Other forms of the critique of sovereign-subject relationship exist in recent work as well. Eduardo Viveiros de Castro, a veteran of the 1968 generation, sees similar potential with Amerindian Perspectivism. Alain Badiou continues to theorize events and militancy. Joshua Ramey sees potential in the dividual self against Wendy Brown’s lament for the fraying of civil discourse.
One big difference between now and 1968 is that a generation of people today were not erased by the violence of World War, even though the U.S. has been “at war” for most of the last two decades. There has been no C. Wright Mills passing the torch to a younger set of intellectuals.
Ta-Nehisi Coates comes to mind as his Between the World and Me echoes James Baldwin’s 1962 “Letter from a Region in My Mind,” which performs some of the tactical reversals suggested by Fanon. Tradition persists in thinkers like him. But certainly older liberal academics, as I’ve written elsewhere, seem to have missed the boat on initiatives such as Black Lives Matter, confusing an older and deeper lineage with mere neoliberal identity politics. Another way to see it is the affective and unconscious, intersubjective impulses from a long history of dispossession, and the inability for utopic conceptions of space to accommodate dispossessed people, or even own up to the past violence that perpetuates the production of wretchedness.
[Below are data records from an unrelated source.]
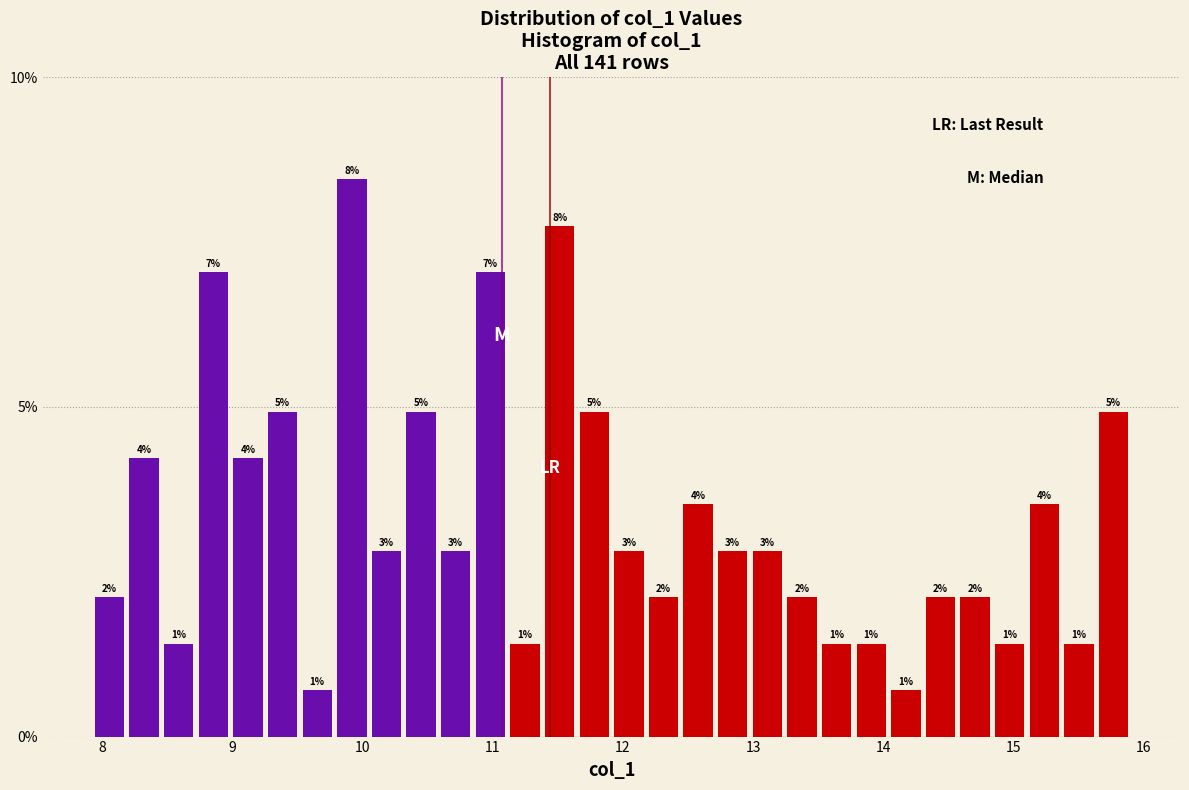

Read against the x-axis, roughly where is the centre of the tallest bar?

9.9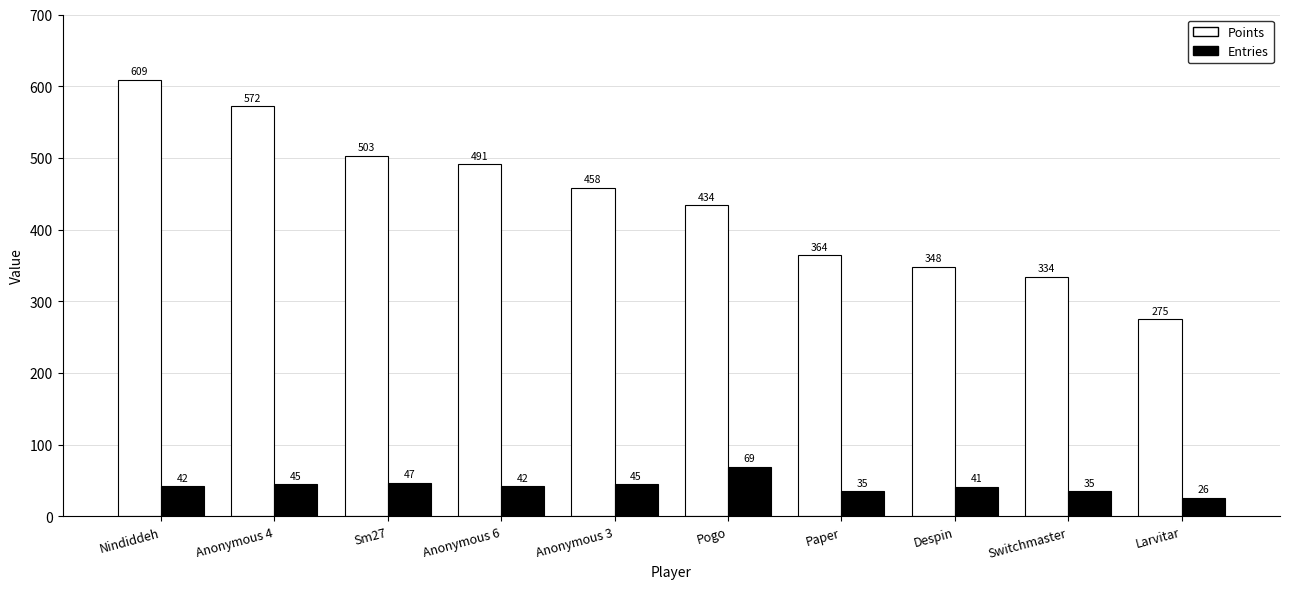

What is the highest value of the Points series?

609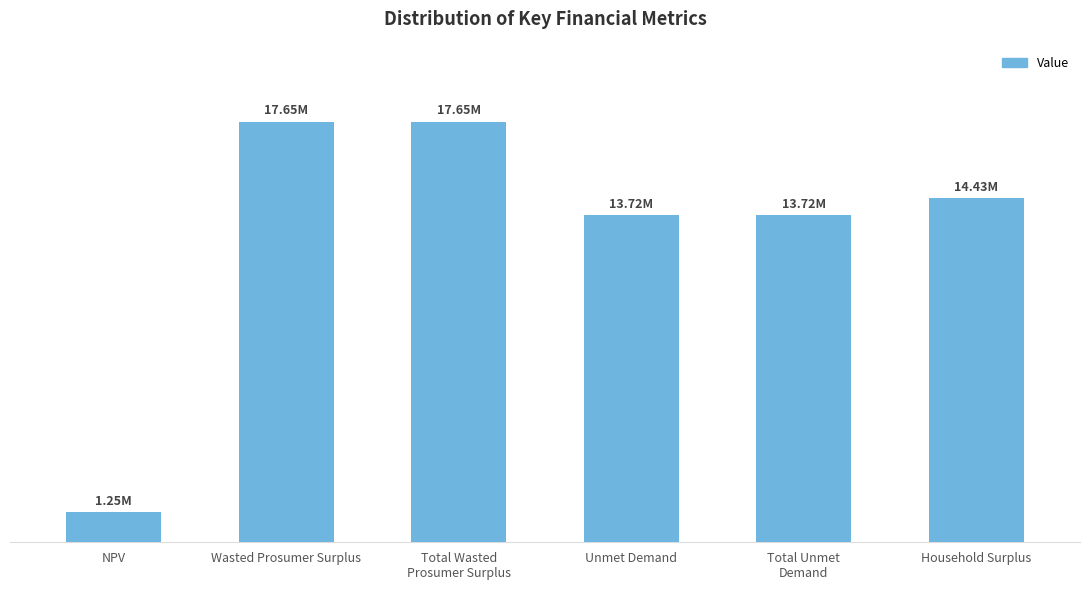

What is the value of the 3rd bar from the left?

17650490.9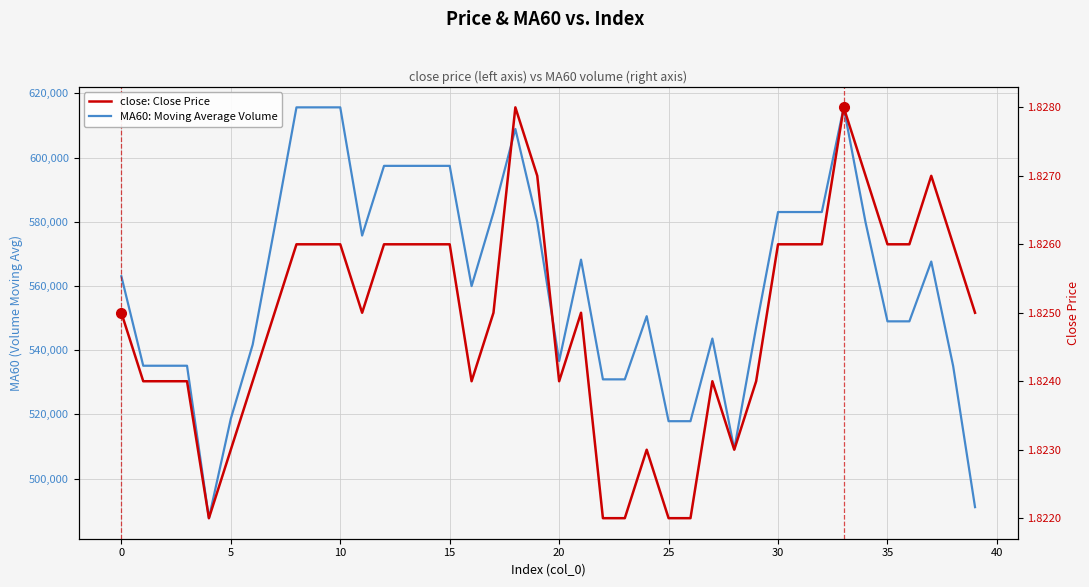

True or false: MA60: Moving Average Volume and close: Close Price cross at least once.

False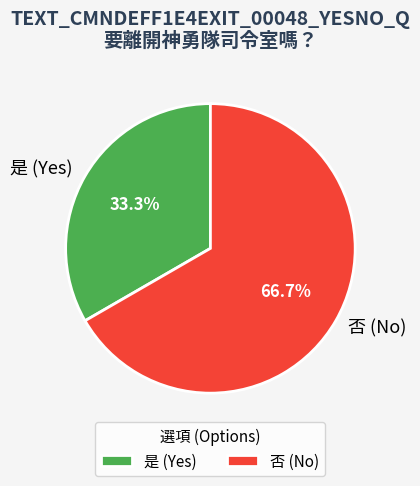

Does 否 (No) account for over 50% of the chart?

Yes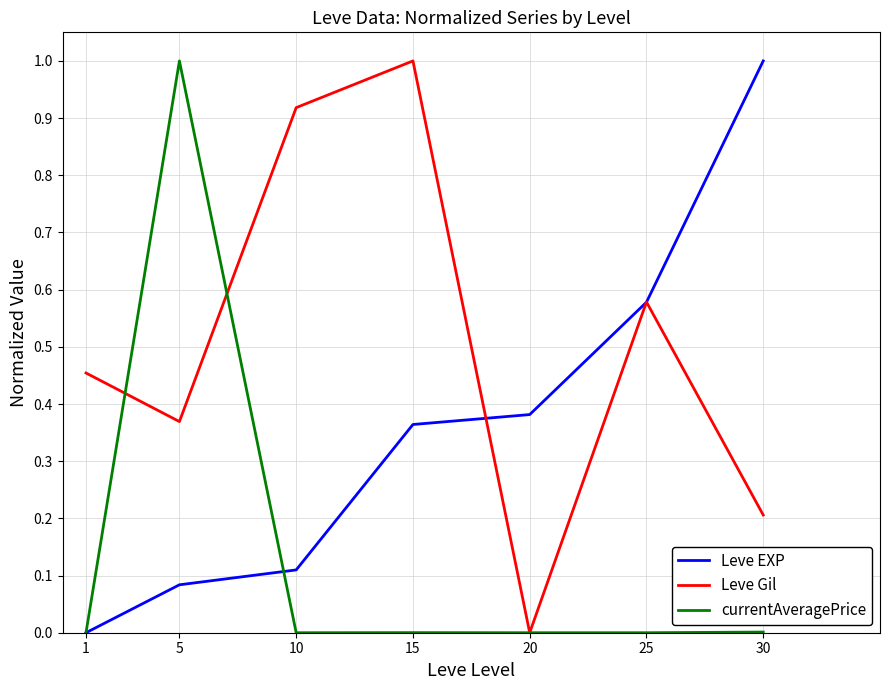

Which category has the highest value in the currentAveragePrice series?

5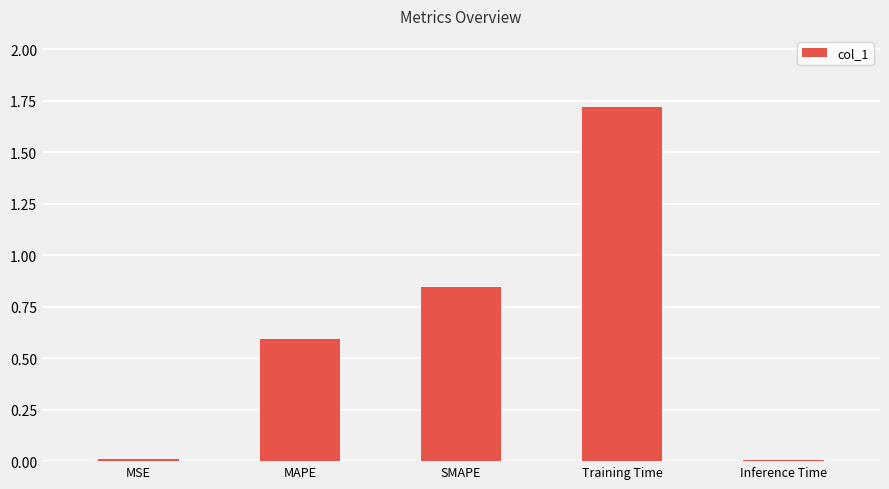

Which has a higher value, SMAPE or Inference Time?

SMAPE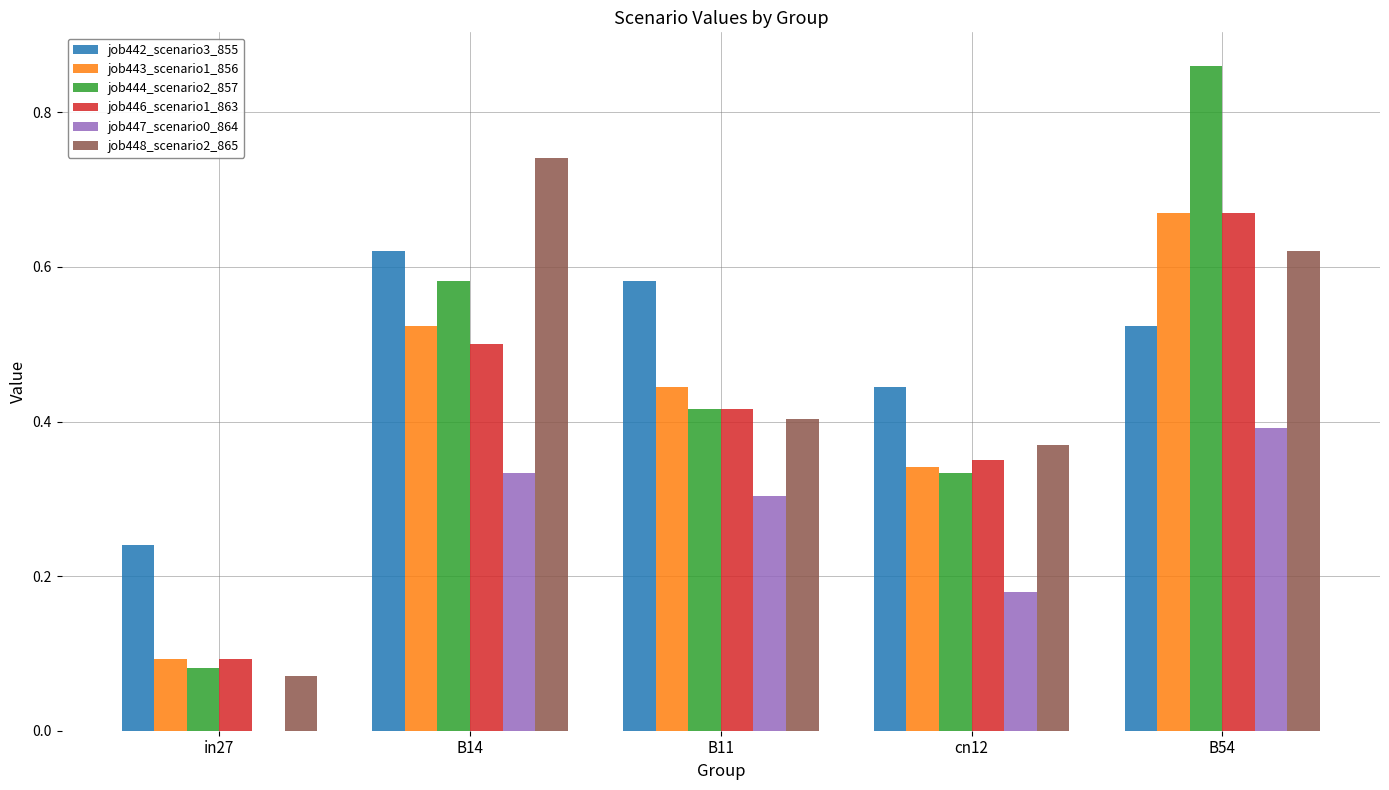

Which series changed the most between cn12 and B54?

job444_scenario2_857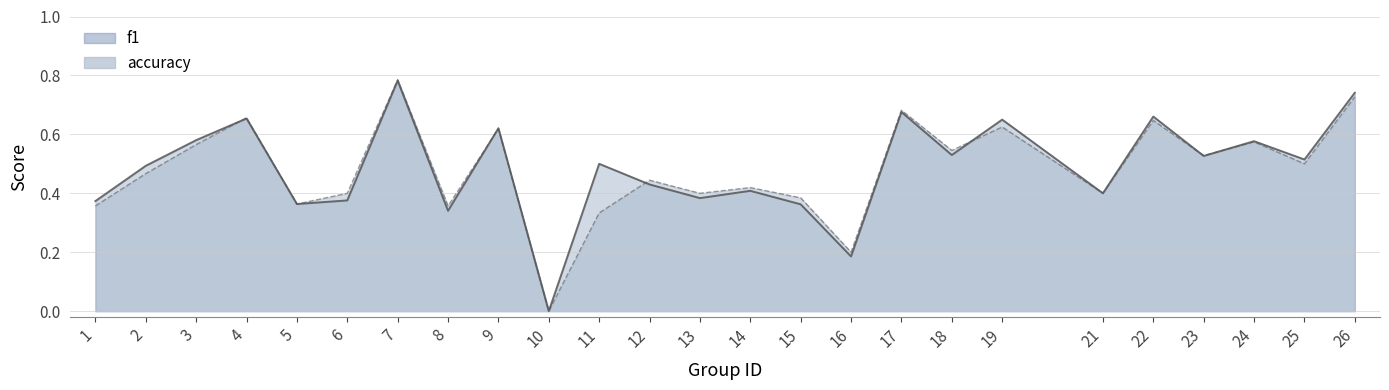

The value of f1 at 9 is 0.6. True or false?

True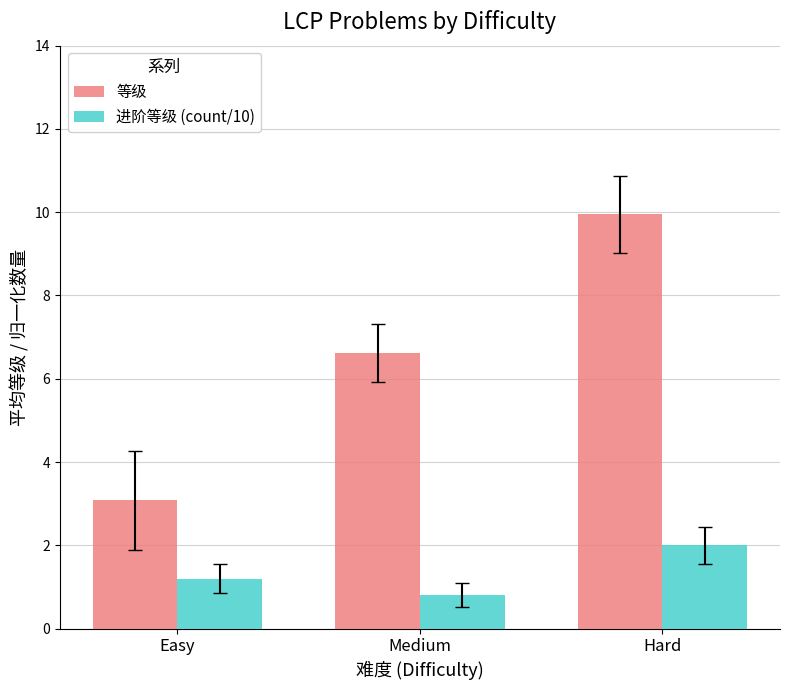

List the series in order of their overall mean, lowest first.

进阶等级 (count/10), 等级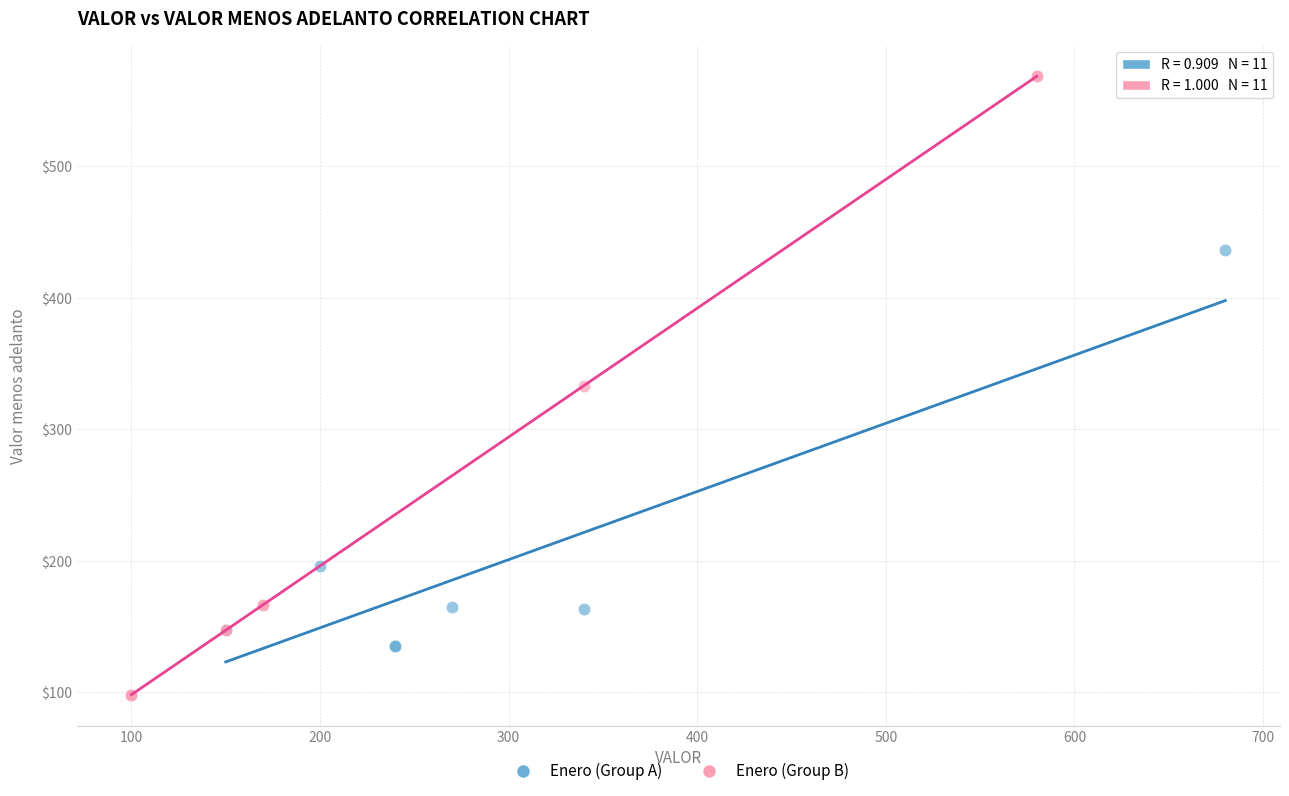

Which series reaches the maximum Y coordinate?

Enero (Group B)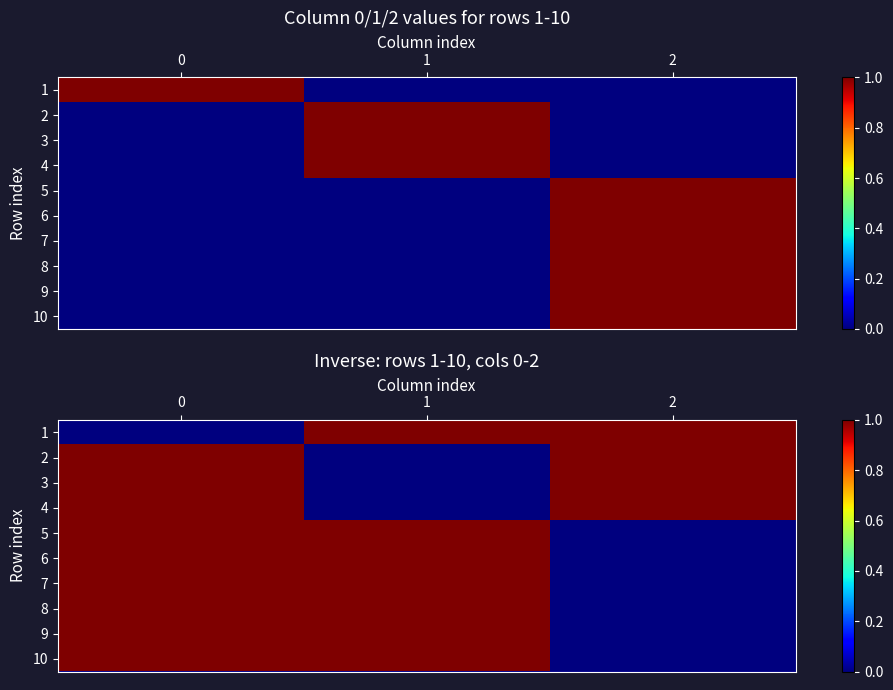

How many values in the 7 series are below 1?

1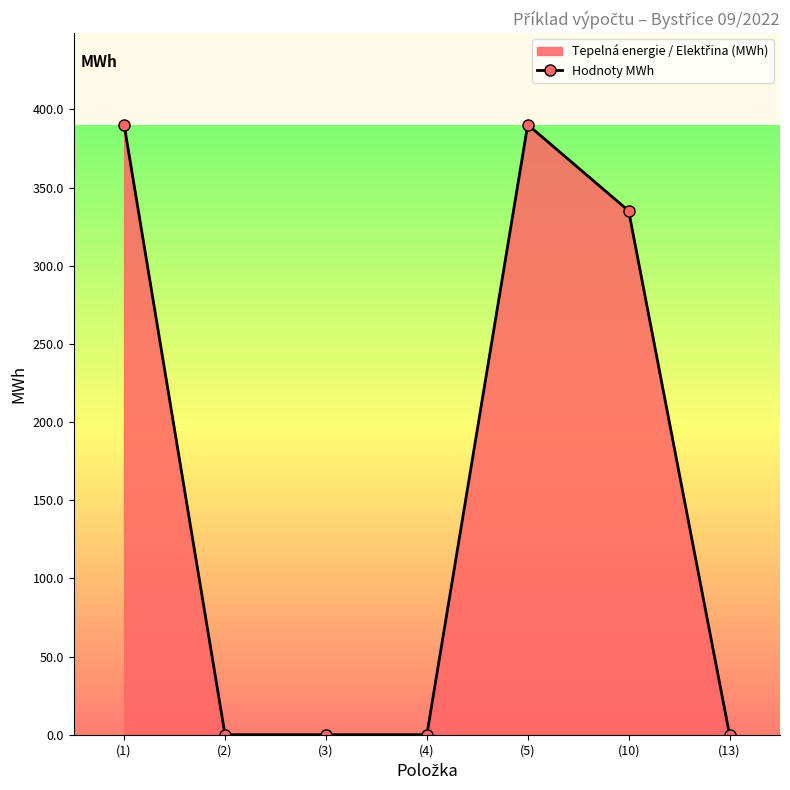

Rank the categories by value from highest to lowest.

(1), (5), (10), (2), (3), (4), (13)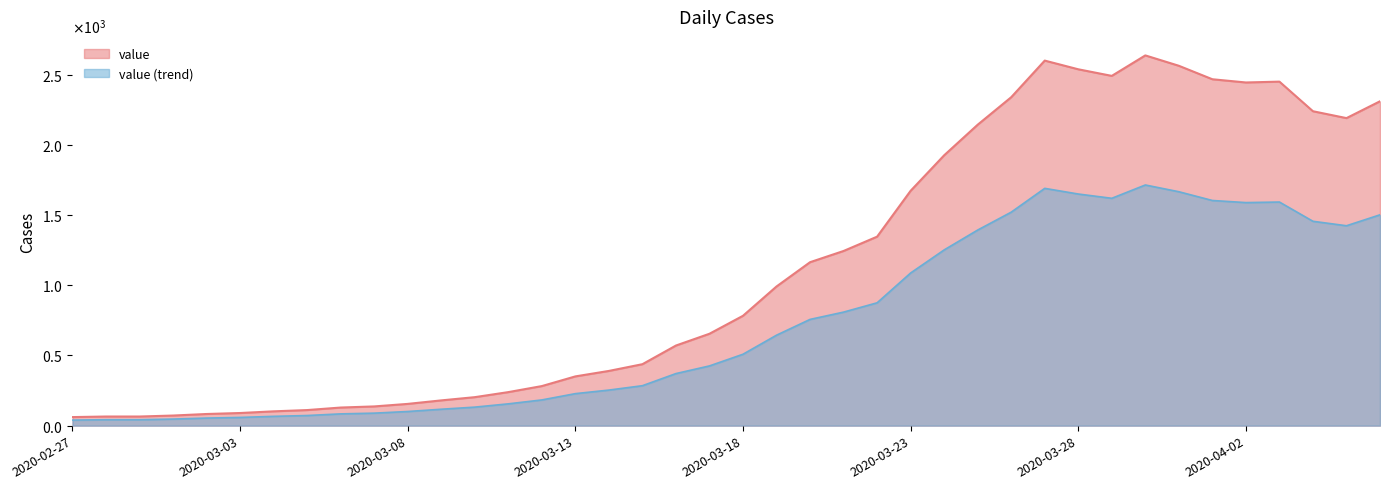

What is the greatest value displayed?

2639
The legacy of 1968 continues to playout in critiquing the assumptions about subjectivity that underwrite rights-based culture during a time of crisis. We might ask ourselves what forms of self-violence we’ve been consciously or unconsciously asking for in order to capitalize on our experience. Beyond the personal as political, how is the automaton ennatured rather than naturalized?
Roger Green is general editor of The New Polis and a Lecturer in the English Department at Metropolitan State University of Denver. His work brings political theology into conversation with psychedelics and aesthetics. His doctoral dissertation, Beware of Mad John (2013) explores connections between political theology and psychedelic literature. He is currently working on a second PhD in Religious Studies and Theology at University of Denver and Iliff School of Theology.